Tutto ciàò è stato reso possibile soprattutto tramite l’autofinanziamento, che copre ben l’85% dei fondi a disposizione, mentre il resto deriva da contributi dell’amministrazione regionale e dai consili generali bretoni. Un caso davvero interessante di iniziativa imprenditoriale locale che, mettendo al primo posto la qualità dei prodotti, è riuscita a creare lavoro fornendo importanti strumenti in grado di rispondere all’attuale crisi economica puntando sulle eccellenza locali.

Fonte: L’Express, Agrapress

La FAO contro i pesticidi tossici

All’indomani del tragico incidente avvenuto in Bihar, India del Nord, la Fao in una nota ribadisce la necessità di eliminare l’utilizzo di pesticidi particolarmente nocivi per la salute umana. “Il tragico incidente avvenuto in Bihar, india, in cui 23 bambini hanno perso la vita dopo aver mangiato un pasto contaminato con il pesticida monocrotophos, ci ricorda ancora una volta quanto sia importante che i pesticidi altamente tossici vengano ritirati dai mercati dei paesi in via di sviluppo”.

LA vicenda è avvenuta in una scuola elementare di Jajauli, un povero villaggio distante un centinaio di chilometri da Patna, capoluogo della regione. Molti alunni (di età compresa tra i 4 e gli 8 anni) hanno cominciato a presentare gravi sintomi di intossicazione dopo aver consumato un pasto della mensa scolastica. Purtroppo per molti di loro le conseguenze sono state fatali.
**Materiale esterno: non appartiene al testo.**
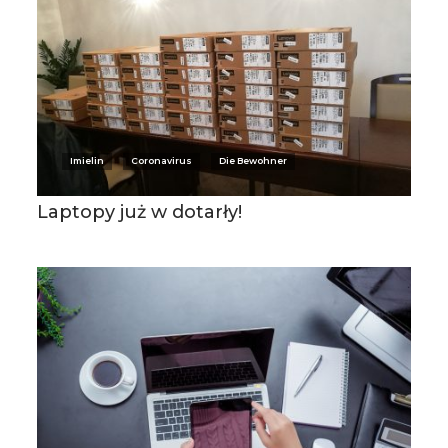
Imielin
Coronavirus
Die Bewohner
Laptopy już w dotarły!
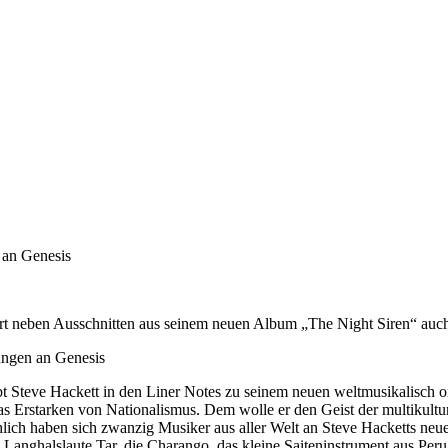
 an Genesis
ert neben Ausschnitten aus seinem neuen Album „The Night Siren“ auch
ungen an Genesis
reibt Steve Hackett in den Liner Notes zu seinem neuen weltmusikalisc
 das Erstarken von Nationalismus. Dem wolle er den Geist der multikul
hlich haben sich zwanzig Musiker aus aller Welt an Steve Hacketts ne
che Langhalslaute Tar, die Charango, das kleine Saiteninstrument aus Pe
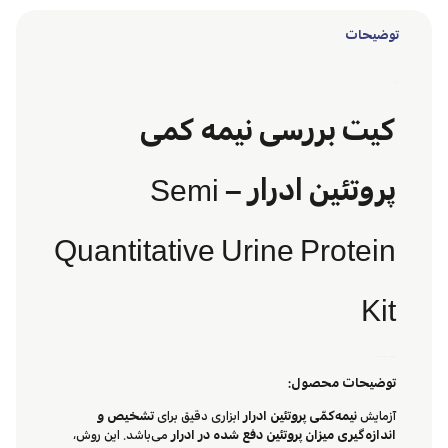
توضیحات
توضیحات
کیت بررسی نیمه‌ کمی
پروتئین ادرار –
Semi
Quantitative Urine Protein
Kit
شرکت پژوهش و توسعه امیر پیوند (AP-RAD)
توضیحات محصول:
آزمایش
نیمه‌کمّی پروتئین ادرار
ابزاری دقیق برای
تشخیص و
اندازه‌گیری میزان پروتئین دفع شده در ادرار
می‌باشد. این روش،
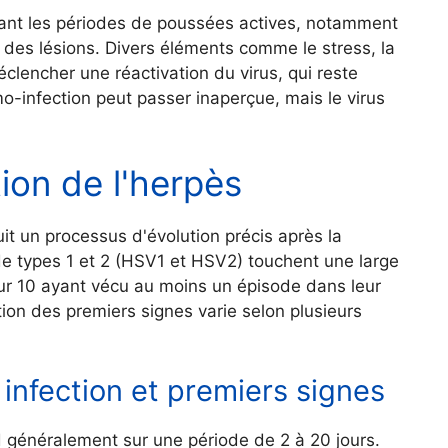
ndant les périodes de poussées actives, notamment
n des lésions. Divers éléments comme le stress, la
éclencher une réactivation du virus, qui reste
mo-infection peut passer inaperçue, mais le virus
ion de l'herpès
uit un processus d'évolution précis après la
de types 1 et 2 (HSV1 et HSV2) touchent une large
sur 10 ayant vécu au moins un épisode dans leur
rition des premiers signes varie selon plusieurs
infection et premiers signes
d généralement sur une période de 2 à 20 jours.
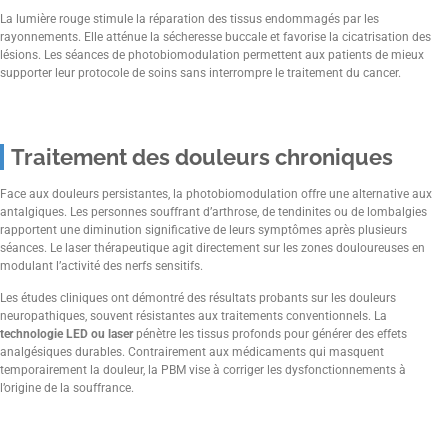
La lumière rouge stimule la réparation des tissus endommagés par les
rayonnements. Elle atténue la sécheresse buccale et favorise la cicatrisation des
lésions. Les séances de photobiomodulation permettent aux patients de mieux
supporter leur protocole de soins sans interrompre le traitement du cancer.
Traitement des douleurs chroniques
Face aux douleurs persistantes, la photobiomodulation offre une alternative aux
antalgiques. Les personnes souffrant d’arthrose, de tendinites ou de lombalgies
rapportent une diminution significative de leurs symptômes après plusieurs
séances. Le laser thérapeutique agit directement sur les zones douloureuses en
modulant l’activité des nerfs sensitifs.
Les études cliniques ont démontré des résultats probants sur les douleurs
neuropathiques, souvent résistantes aux traitements conventionnels. La
technologie LED ou laser
pénètre les tissus profonds pour générer des effets
analgésiques durables. Contrairement aux médicaments qui masquent
temporairement la douleur, la PBM vise à corriger les dysfonctionnements à
l’origine de la souffrance.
Per ironia della sorte, il pasto rientrava nell’ambito dell’iniziativa “Midday meal schemè”, con la quale il governo indiano ha introdotto un programma nazionale di mensa gratuita nelle aree più povere del paese, per combattere la malnutrizione.

Il monocrotophos é un pesticida organofosforico  ritenuto ad alto rischio sia dalla FAO che dall’OMS (Organizzazione Mondiale della Sanità). Per la sua acclarata pericolosità, è già stato bandito, oltre che in Europa e negli Stati Uniti, anche in Cina, Australia, e in numerosi paesi dell’Africa, dell’Asia e dell’America Latina.